A. — Peut-être… (Un temps) Peut-être… (Un temps) […] Il est un nom, un mot qui retentit à travers l’Histoire et que je ne veux pourtant pas prononcer : ou bien sa banalité nous offusque, ou bien sa splendeur même interdit qu’on le nomme. […]
A. — Elle était tout silence et souvenir. Il suffisait de la regarder vivre, de l’entendre marcher. Une fois passé le détour de la route, elle était plus présente encore. Elle ne cessait de cheminer toujours plus proche et toujours invisible… (Une soirée en Provence, p. 1076)
29L’amour, comme la poésie, est un défi au principe de contradiction et permet la réconciliation avec le tout qui ne cesse de hanter Tardieu : le jeune homme de L’ABC, lorsqu’il tient son amie dans les bras s’écrie : « Il me semble que je tiens le monde dans mes bras ! » L’amour, comme le silence, est une compréhension intuitive hors des mots qui nous relie au monde.
30Tour à tour, le théâtre de Tardieu célèbre notre communion effective avec le tout, se fait le lieu de l’apaisement ontologique dans ses plages de silence et révèle cet insondable mystère de la condition humaine. Le silence, essentiellement transitif et libre de tout rapport arbitraire avec le monde, est paradoxalement une chance de réconciliation entre les trois termes de l’alliance poétique : l’homme, le langage et le monde. Le théâtre, « c’est le mariage de la réalité et de l’absence, le concert silencieux de ce qui s’approche et de ce qui s’en va… » (p. 1088) Parce qu’il sert de révélateur au vide, le théâtre recrée les conditions de possibilité de l’éclosion du silence ontologique par-delà les ratés de la communication. Le silence médiateur incarné par la voix théâtrale a finalement le même pouvoir que la peinture ou la musique, autres voies d’accès privilégiées au silence originel, dont le langage nous a séparés à jamais.

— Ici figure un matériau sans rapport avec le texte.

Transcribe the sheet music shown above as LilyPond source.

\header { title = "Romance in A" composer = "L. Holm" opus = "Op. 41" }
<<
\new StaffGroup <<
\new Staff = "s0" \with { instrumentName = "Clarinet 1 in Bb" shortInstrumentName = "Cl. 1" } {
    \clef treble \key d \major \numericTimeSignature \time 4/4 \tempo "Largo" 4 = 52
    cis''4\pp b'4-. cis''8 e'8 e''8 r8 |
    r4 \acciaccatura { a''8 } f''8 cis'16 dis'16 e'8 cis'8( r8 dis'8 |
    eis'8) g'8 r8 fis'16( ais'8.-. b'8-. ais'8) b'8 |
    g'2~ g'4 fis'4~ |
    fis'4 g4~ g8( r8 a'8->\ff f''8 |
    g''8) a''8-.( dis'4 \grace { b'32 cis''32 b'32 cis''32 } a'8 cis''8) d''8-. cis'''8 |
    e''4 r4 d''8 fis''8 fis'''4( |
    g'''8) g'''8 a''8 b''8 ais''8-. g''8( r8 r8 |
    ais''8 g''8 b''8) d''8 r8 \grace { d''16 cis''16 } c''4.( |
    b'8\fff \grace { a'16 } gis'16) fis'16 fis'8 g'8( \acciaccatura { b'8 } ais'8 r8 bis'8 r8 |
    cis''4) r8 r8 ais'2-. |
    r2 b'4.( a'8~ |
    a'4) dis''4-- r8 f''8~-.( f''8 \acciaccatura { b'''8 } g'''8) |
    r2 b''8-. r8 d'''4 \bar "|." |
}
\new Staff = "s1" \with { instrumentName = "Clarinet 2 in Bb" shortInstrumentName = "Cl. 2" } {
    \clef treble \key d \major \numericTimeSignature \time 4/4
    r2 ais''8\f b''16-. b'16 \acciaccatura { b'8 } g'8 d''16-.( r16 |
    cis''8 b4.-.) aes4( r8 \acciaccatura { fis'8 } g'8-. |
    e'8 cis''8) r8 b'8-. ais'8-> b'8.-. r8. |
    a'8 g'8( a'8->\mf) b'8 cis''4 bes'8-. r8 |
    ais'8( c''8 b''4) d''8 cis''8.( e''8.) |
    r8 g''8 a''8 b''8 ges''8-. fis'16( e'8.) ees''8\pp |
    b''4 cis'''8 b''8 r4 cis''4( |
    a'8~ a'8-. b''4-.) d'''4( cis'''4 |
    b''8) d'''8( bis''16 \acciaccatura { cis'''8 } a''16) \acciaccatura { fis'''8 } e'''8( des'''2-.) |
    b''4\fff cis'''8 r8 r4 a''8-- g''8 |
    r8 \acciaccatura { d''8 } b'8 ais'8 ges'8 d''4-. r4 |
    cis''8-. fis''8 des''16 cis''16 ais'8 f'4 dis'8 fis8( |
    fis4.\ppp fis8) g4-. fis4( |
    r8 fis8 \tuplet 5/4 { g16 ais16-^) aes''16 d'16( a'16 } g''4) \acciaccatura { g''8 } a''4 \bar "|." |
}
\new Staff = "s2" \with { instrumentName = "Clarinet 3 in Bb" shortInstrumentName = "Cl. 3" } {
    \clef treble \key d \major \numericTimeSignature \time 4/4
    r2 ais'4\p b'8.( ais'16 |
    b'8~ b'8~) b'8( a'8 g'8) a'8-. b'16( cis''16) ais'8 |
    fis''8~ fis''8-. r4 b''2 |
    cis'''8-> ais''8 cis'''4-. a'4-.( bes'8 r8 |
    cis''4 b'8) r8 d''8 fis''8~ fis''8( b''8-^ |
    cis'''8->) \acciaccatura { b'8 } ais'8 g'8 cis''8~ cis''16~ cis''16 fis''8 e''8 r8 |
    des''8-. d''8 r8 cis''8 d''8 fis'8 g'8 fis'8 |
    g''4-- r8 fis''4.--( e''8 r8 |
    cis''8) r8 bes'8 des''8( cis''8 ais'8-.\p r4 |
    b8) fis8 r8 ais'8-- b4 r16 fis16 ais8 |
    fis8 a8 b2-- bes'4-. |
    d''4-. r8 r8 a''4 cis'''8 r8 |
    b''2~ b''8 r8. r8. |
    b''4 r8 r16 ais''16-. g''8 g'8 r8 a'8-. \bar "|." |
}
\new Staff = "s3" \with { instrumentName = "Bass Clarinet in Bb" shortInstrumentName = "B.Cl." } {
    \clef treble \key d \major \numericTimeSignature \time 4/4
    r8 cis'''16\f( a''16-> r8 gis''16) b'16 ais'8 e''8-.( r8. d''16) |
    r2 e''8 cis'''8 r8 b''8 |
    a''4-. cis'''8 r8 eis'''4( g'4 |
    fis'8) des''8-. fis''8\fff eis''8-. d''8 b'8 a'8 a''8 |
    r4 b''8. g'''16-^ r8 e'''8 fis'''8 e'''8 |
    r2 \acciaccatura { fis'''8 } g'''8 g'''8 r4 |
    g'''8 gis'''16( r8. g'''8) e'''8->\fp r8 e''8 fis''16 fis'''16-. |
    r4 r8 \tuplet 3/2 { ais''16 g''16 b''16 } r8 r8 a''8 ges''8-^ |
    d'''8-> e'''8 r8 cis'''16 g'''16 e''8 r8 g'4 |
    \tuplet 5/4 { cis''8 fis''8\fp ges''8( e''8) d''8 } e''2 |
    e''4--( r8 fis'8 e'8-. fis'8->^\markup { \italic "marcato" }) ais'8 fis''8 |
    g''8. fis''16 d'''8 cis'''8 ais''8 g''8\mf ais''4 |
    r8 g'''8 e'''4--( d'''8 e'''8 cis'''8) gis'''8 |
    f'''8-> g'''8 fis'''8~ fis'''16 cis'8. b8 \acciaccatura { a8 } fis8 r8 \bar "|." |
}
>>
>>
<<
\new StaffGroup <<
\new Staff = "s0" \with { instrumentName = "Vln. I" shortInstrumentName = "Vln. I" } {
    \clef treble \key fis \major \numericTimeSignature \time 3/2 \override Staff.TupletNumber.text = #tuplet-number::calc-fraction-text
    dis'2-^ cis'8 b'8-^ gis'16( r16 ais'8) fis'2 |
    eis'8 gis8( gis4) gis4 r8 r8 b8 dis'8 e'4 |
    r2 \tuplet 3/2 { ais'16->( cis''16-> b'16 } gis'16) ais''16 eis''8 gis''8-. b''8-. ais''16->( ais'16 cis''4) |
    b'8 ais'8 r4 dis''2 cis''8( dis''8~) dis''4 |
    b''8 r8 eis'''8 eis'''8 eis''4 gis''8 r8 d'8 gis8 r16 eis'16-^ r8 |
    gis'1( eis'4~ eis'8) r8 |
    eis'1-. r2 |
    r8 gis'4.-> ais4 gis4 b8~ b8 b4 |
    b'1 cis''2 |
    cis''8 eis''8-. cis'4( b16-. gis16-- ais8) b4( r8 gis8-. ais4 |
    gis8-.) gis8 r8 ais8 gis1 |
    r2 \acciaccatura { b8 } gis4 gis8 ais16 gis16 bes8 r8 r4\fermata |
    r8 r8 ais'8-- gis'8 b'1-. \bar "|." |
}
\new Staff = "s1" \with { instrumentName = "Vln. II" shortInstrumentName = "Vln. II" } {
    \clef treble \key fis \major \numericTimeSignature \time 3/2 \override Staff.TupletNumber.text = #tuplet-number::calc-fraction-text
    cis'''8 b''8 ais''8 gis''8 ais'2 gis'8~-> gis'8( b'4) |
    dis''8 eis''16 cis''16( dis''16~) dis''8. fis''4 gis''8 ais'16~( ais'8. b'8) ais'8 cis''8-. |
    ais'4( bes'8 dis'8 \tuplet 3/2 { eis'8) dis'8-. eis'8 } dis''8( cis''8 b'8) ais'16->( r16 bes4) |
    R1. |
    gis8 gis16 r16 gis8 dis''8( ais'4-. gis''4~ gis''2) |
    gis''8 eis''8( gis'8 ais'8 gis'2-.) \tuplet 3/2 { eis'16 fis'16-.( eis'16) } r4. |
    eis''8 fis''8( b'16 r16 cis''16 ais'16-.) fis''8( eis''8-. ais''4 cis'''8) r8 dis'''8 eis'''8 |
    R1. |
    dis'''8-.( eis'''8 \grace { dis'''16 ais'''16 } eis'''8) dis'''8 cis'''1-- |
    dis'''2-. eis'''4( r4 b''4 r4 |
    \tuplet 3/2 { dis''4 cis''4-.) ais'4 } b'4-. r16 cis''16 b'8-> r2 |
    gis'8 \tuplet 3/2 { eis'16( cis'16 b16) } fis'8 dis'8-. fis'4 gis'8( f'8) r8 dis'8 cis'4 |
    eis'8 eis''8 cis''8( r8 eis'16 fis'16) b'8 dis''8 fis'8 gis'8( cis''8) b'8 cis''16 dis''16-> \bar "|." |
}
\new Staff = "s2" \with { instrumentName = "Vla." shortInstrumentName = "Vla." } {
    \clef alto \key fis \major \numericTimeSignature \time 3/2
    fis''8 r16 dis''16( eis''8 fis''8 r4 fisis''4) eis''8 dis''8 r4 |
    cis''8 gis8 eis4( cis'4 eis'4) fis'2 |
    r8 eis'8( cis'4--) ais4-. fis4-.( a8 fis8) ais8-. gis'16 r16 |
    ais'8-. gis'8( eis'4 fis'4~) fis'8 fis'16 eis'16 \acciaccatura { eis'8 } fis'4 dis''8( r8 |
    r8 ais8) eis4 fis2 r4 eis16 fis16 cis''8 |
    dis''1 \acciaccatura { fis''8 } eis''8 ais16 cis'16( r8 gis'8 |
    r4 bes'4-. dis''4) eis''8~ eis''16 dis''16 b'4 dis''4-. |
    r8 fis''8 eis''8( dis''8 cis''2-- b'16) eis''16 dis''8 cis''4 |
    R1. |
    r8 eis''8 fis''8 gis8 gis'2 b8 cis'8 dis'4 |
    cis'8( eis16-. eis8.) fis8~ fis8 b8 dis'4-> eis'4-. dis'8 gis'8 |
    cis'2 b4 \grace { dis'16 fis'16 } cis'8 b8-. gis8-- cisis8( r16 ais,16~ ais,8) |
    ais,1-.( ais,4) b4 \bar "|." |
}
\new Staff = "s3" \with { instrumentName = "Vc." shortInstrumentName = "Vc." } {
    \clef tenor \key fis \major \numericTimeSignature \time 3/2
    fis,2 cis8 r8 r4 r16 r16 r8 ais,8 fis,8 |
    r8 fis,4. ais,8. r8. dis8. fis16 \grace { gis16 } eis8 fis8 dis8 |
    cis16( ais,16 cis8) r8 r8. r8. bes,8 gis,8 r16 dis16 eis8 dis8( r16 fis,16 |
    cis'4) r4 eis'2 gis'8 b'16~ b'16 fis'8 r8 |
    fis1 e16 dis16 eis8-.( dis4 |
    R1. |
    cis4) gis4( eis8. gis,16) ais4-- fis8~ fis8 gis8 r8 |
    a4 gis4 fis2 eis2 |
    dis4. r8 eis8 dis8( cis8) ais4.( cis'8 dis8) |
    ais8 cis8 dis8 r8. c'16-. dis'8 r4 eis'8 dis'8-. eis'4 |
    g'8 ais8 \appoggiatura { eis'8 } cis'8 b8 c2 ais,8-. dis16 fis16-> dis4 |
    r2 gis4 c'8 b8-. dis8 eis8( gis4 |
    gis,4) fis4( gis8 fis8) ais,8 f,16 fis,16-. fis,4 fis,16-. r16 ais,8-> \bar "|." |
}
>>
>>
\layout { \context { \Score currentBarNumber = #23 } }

31Pour reprendre l’apologie du silence de A dans Une soirée en Provence, le silence est « une récompense, un secret, un don sans prix, puisqu’il nous permet de nous réconcilier […] avec nous-mêmes, avec tout, avec rien » (p. 1070). Tardieu réussit dans son théâtre à créer les conditions de possibilité de ce silence d’avant le langage dont nous gardons, peut-être encore, la nostalgie.
C’est le moment du silence […]. Oui, la parole est à son comble quand elle nous force, enfin, à nous taire. (p. 1077)
Notes de bas de page
1 Avant-Propos du Théâtre de chambre, Paris, Gallimard (Blanche), p. 8.
2 Laurent Flieder, Jean Tardieu ou la présence absente, Paris, Nizet, 1993, p. 122.
3 Voir Paul Vernois, La dramaturgie poétique de Jean Tardieu, Paris, Klincksiek, 1981, p. 293
4 Des arbres et des hommes, Poèmes à jouer, Paris, Gallimard, 1969, p. 274.
5 Eni Pulcinelli Orlandi, Les formes du silence : dans le mouvement du sens, Paris, Éditions des Cendres, 1994 pour l’édition originale, 1996 pour l’édition française, p. 128.
6 Des arbres et des hommes, prologue, Poèmes à jouer, ouvr. cité, p. 233.
7 Henri Meschonnic, « Le théâtre dans la voix », La licorne. Penser la voix, n° 41, 1997, p. 159.
8 Des arbres et des hommes, Poèmes à jouer, ouvr. cité, p. 259.
9 Jean-Michel Maulpoix, La voix d’Orphée, Paris, José Corti, 1989, p. 121.
10 Poèmes à jouer, ouvr. cité, p. 242, 253.